Oct. 19 (UPI) -- Atlanta authorities have turned over evidence to a forensic lab in Utah, hoping that it will produce some definitive proof in the deaths of numerous children who were killed in the city four decades ago.
More than 20 Black children were killed in Atlanta over a two year period between 1979 and 1981. Suspect Wayne Williams was convicted of killing two young men around the same time and prosecutors believed at the time that he also killed the children.
Williams, now 63 and still in prison, was never tried for any of the children's deaths and those cases remain largely unresolved.
Bottoms promised two years ago that she would re-examine the child murders, even though their cases were closed after Williams was sent to prison.
"Atlanta Police investigators are traveling to Salt Lake City to provide a private lab, that works with old DNA evidence, evidence from the missing and murdered children cases. It is my sincere hope that there will be concrete answers for the families," Bottoms tweeted Monday.

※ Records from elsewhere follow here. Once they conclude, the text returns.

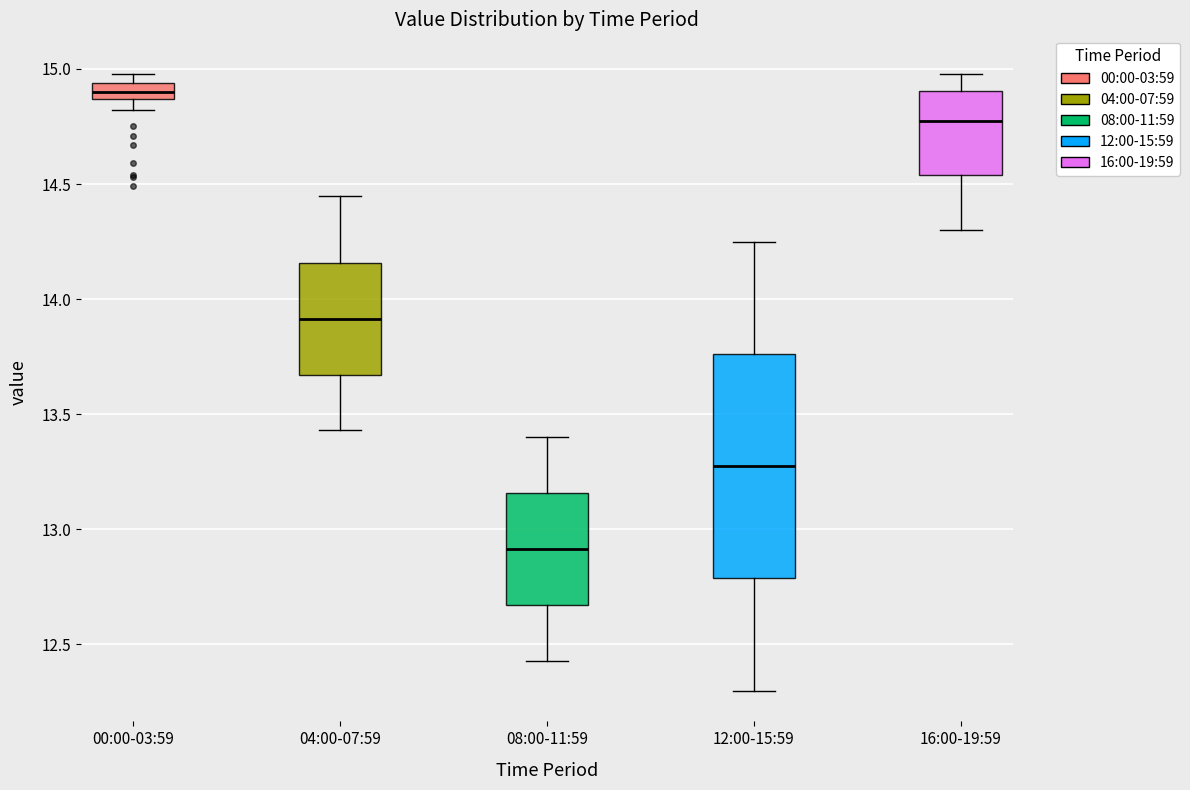

Which box is the tallest, from its lower edge to its upper edge?

12:00-15:59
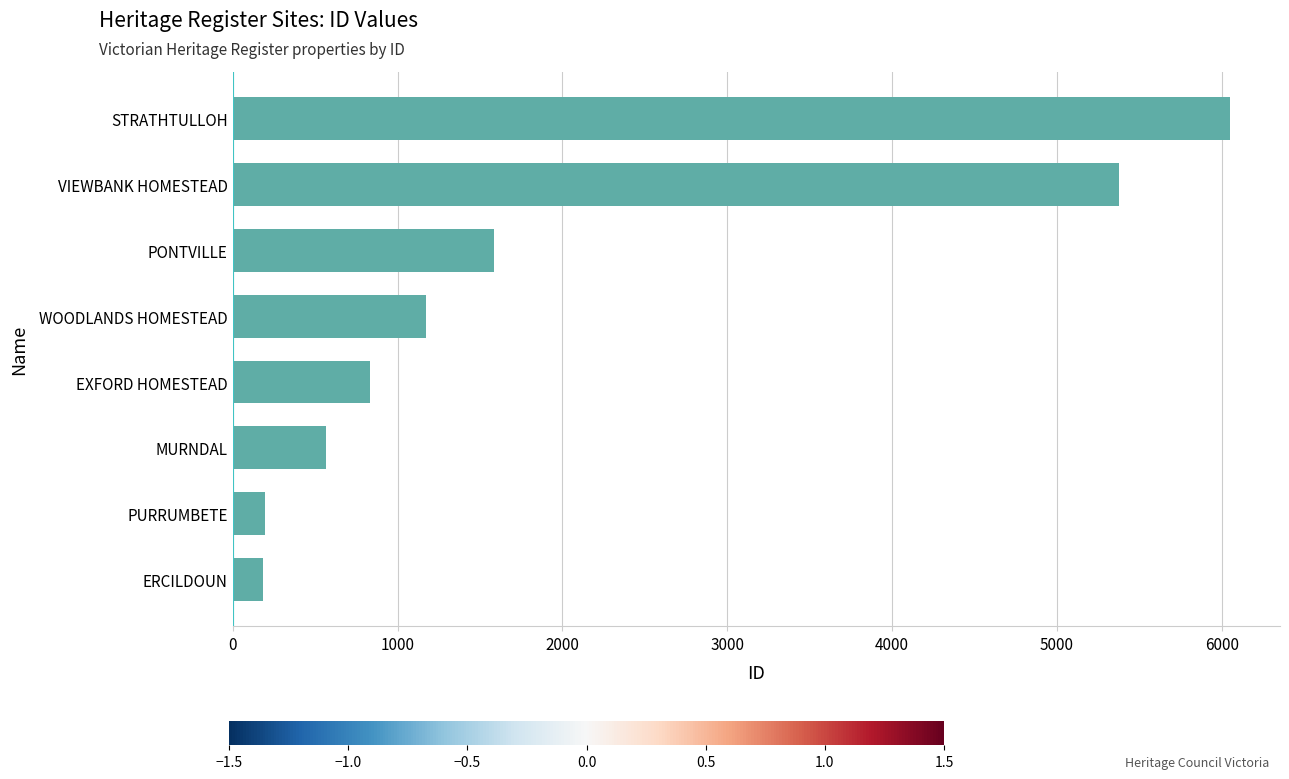

What is the maximum value shown in the chart?

6050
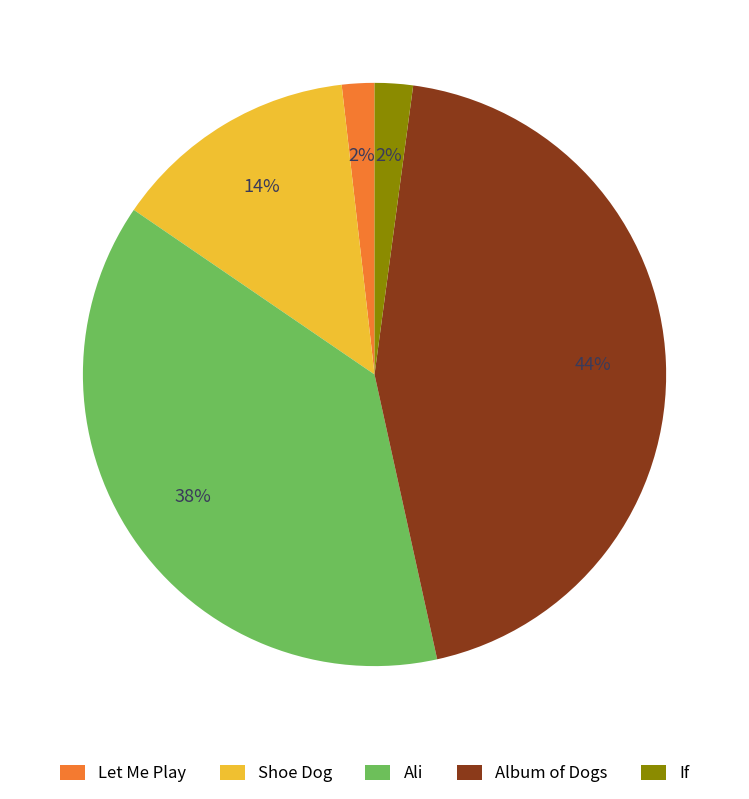

Is the sum of Shoe Dog and Ali greater than half?

Yes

The mayor did not identify the private lab.
Many of the families and some police investigators were never convinced that Williams killed all the children, or even some of them.
Since his arrest in 1981, Williams, a talent scout and aspiring music producer who sought out talented children in the Atlanta area, has flatly denied that he killed anyone -- even the men whose deaths he was convicted of in 1982, Nathaniel Cater and Jimmy Ray Payne.
Police stopped Williams in his vehicle during a citywide dragnet at almost 3 a.m. on May 22, 1981, just moments after they believe he threw a body off the James Jackson Parkway bridge and into the Chattahoochee River. They'd heard a splash in the river while his vehicle was on the bridge and found Cater's body downstream two days later.
Investigators said several of the killed children had been found in the same area.
Bottoms said in 2019 that she wanted to bring closure to the families who never received concrete answers about who killed their children.
Detectives also hope to determine if more victims beyond the original two-year time frame can be identified.